Busy cells on the move in babies’ brains observed

Neurons move through babies’ brains to where they are needed most in the first few months after birth, and these movements have now been seen by researchers. Researchers say the cells are most active in newborns, with activity slowing when the babies are about 5 months old.

New Scientist

Great apes able to intuit what others are thinking

Great apes are capable of understanding false belief, which is indicative of theory of mind.

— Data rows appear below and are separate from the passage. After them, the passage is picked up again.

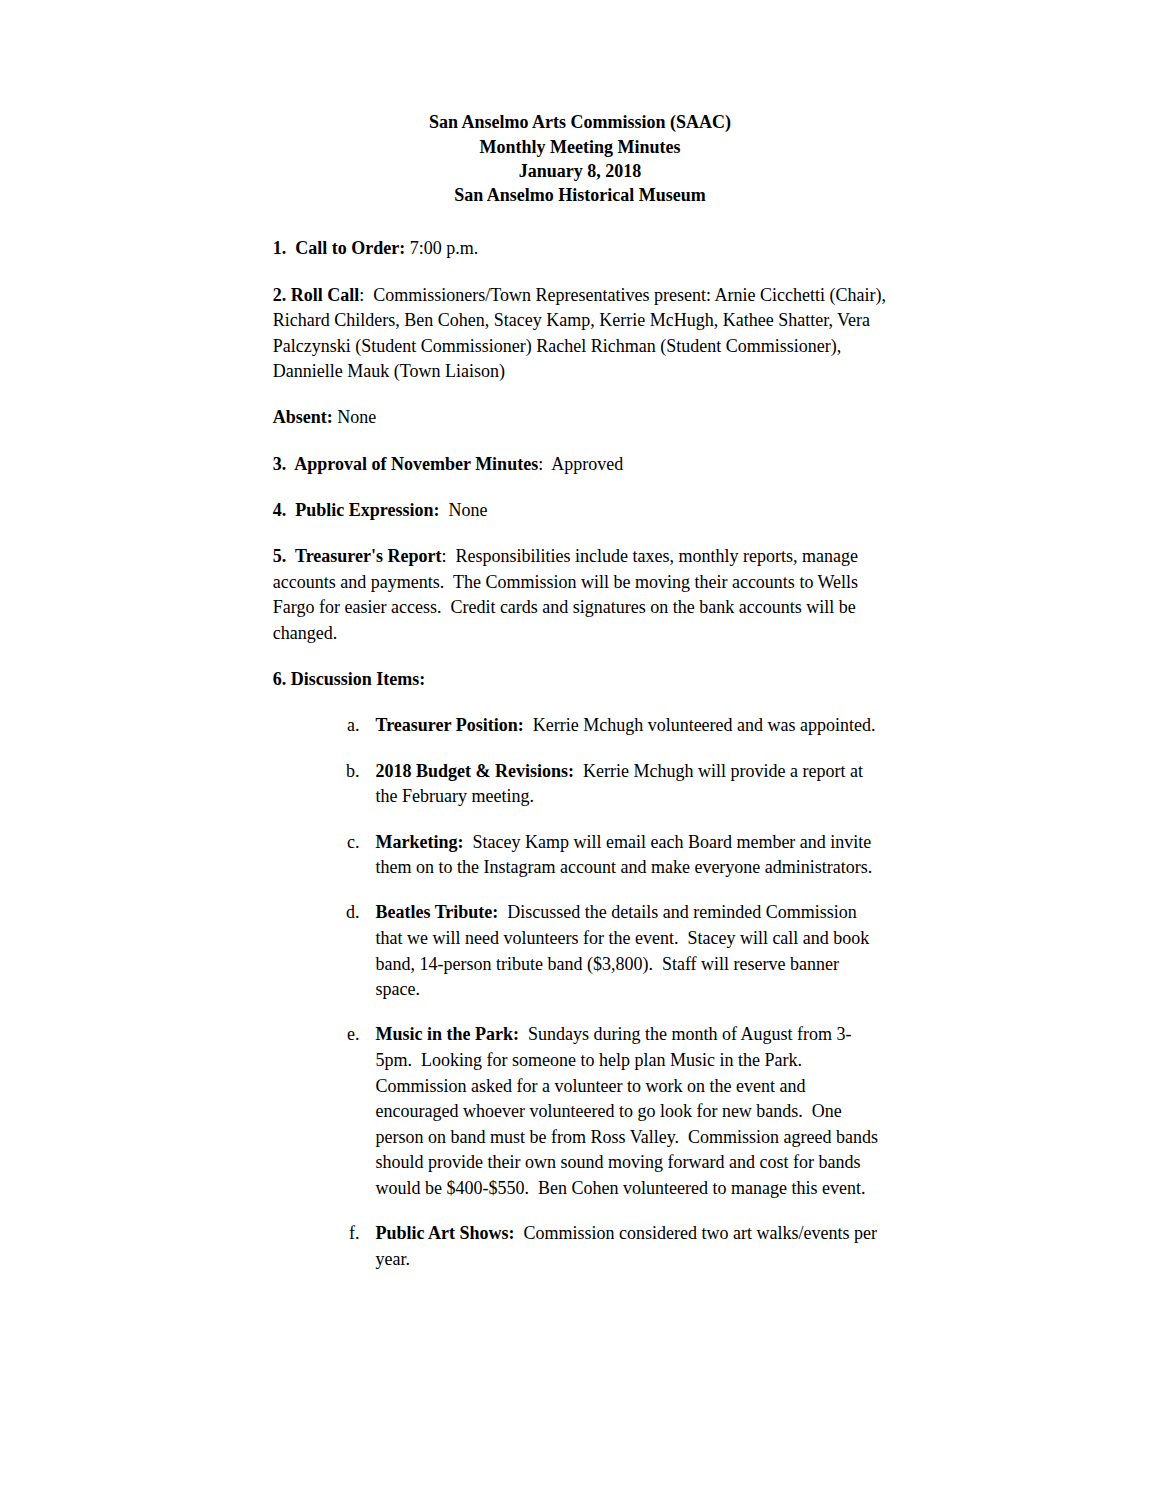San Anselmo Arts Commission (SAAC)
Monthly Meeting Minutes
January 8, 2018
San Anselmo Historical Museum
1. Call to Order: 7:00 p.m.
2. Roll Call: Commissioners/Town Representatives present: Arnie Cicchetti (Chair), Richard Childers, Ben Cohen, Stacey Kamp, Kerrie McHugh, Kathee Shatter, Vera Palczynski (Student Commissioner) Rachel Richman (Student Commissioner), Dannielle Mauk (Town Liaison)
Absent: None
3. Approval of November Minutes: Approved
4. Public Expression: None
5. Treasurer's Report: Responsibilities include taxes, monthly reports, manage accounts and payments. The Commission will be moving their accounts to Wells Fargo for easier access. Credit cards and signatures on the bank accounts will be changed.
6. Discussion Items:
Treasurer Position: Kerrie Mchugh volunteered and was appointed.
2018 Budget & Revisions: Kerrie Mchugh will provide a report at the February meeting.
Marketing: Stacey Kamp will email each Board member and invite them on to the Instagram account and make everyone administrators.
Beatles Tribute: Discussed the details and reminded Commission that we will need volunteers for the event. Stacey will call and book band, 14-person tribute band ($3,800). Staff will reserve banner space.
Music in the Park: Sundays during the month of August from 3-5pm. Looking for someone to help plan Music in the Park. Commission asked for a volunteer to work on the event and encouraged whoever volunteered to go look for new bands. One person on band must be from Ross Valley. Commission agreed bands should provide their own sound moving forward and cost for bands would be $400-$550. Ben Cohen volunteered to manage this event.
Public Art Shows: Commission considered two art walks/events per year.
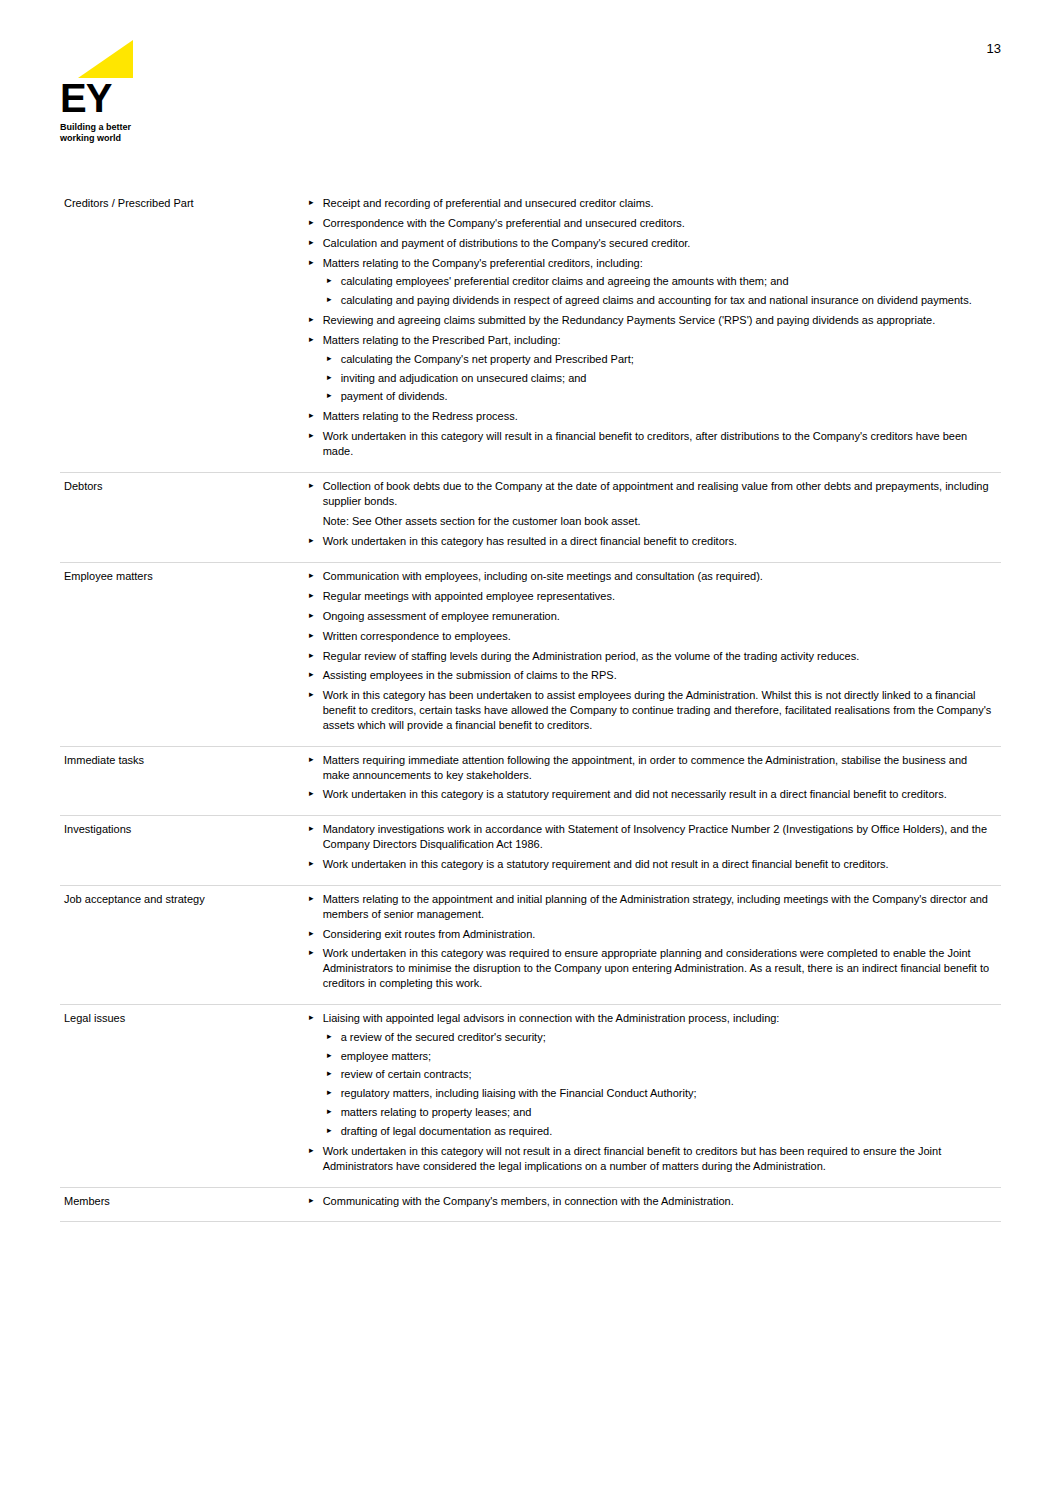EY
Building a better
working world
13
| Creditors / Prescribed Part | Receipt and recording of preferential and unsecured creditor claims. Correspondence with the Company's preferential and unsecured creditors. Calculation and payment of distributions to the Company's secured creditor. Matters relating to the Company's preferential creditors, including: calculating employees' preferential creditor claims and agreeing the amounts with them; and calculating and paying dividends in respect of agreed claims and accounting for tax and national insurance on dividend payments. Reviewing and agreeing claims submitted by the Redundancy Payments Service ('RPS') and paying dividends as appropriate. Matters relating to the Prescribed Part, including: calculating the Company's net property and Prescribed Part; inviting and adjudication on unsecured claims; and payment of dividends. Matters relating to the Redress process. Work undertaken in this category will result in a financial benefit to creditors, after distributions to the Company's creditors have been made. |
| Debtors | Collection of book debts due to the Company at the date of appointment and realising value from other debts and prepayments, including supplier bonds. Note: See Other assets section for the customer loan book asset. Work undertaken in this category has resulted in a direct financial benefit to creditors. |
| Employee matters | Communication with employees, including on-site meetings and consultation (as required). Regular meetings with appointed employee representatives. Ongoing assessment of employee remuneration. Written correspondence to employees. Regular review of staffing levels during the Administration period, as the volume of the trading activity reduces. Assisting employees in the submission of claims to the RPS. Work in this category has been undertaken to assist employees during the Administration. Whilst this is not directly linked to a financial benefit to creditors, certain tasks have allowed the Company to continue trading and therefore, facilitated realisations from the Company's assets which will provide a financial benefit to creditors. |
| Immediate tasks | Matters requiring immediate attention following the appointment, in order to commence the Administration, stabilise the business and make announcements to key stakeholders. Work undertaken in this category is a statutory requirement and did not necessarily result in a direct financial benefit to creditors. |
| Investigations | Mandatory investigations work in accordance with Statement of Insolvency Practice Number 2 (Investigations by Office Holders), and the Company Directors Disqualification Act 1986. Work undertaken in this category is a statutory requirement and did not result in a direct financial benefit to creditors. |
| Job acceptance and strategy | Matters relating to the appointment and initial planning of the Administration strategy, including meetings with the Company's director and members of senior management. Considering exit routes from Administration. Work undertaken in this category was required to ensure appropriate planning and considerations were completed to enable the Joint Administrators to minimise the disruption to the Company upon entering Administration. As a result, there is an indirect financial benefit to creditors in completing this work. |
| Legal issues | Liaising with appointed legal advisors in connection with the Administration process, including: a review of the secured creditor's security; employee matters; review of certain contracts; regulatory matters, including liaising with the Financial Conduct Authority; matters relating to property leases; and drafting of legal documentation as required. Work undertaken in this category will not result in a direct financial benefit to creditors but has been required to ensure the Joint Administrators have considered the legal implications on a number of matters during the Administration. |
| Members | Communicating with the Company's members, in connection with the Administration. |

The apes’ eye movements were tracked while they watched videos of a researcher looking for something that the apes knew wasn’t there anymore, and the eye shifts indicated that they looked at the spot where the researcher thought the item would be, suggesting they were able to work out what the human was thinking.

Scientific American

Bees can teach each other new skills

Bees can learn a task, then share that knowledge with other bees. In the experiment, researchers taught a bee how to pull a string to retrieve a reward, then released the trained bee into its colony, where they recorded how much the newly learned behavior spread.

The Washington Post

Smallest transistor made from nanotubes, molybdenum disulfide

The world’s smallest transistor has been built using carbon nanotubes and molybdenum disulfide, according to a paper published in Science. The research could pave the way for new technology to make more efficient electronics.

United Press

Long-term effects of concussions

The number of concussions reported among those younger than 20 increased 71% between 2010 and 2015, according to a report from Blue Cross Blue Shield. Now, researchers from Oxford and other universities have revealed that experiencing a concussion can result in long-term physical and psychological problems.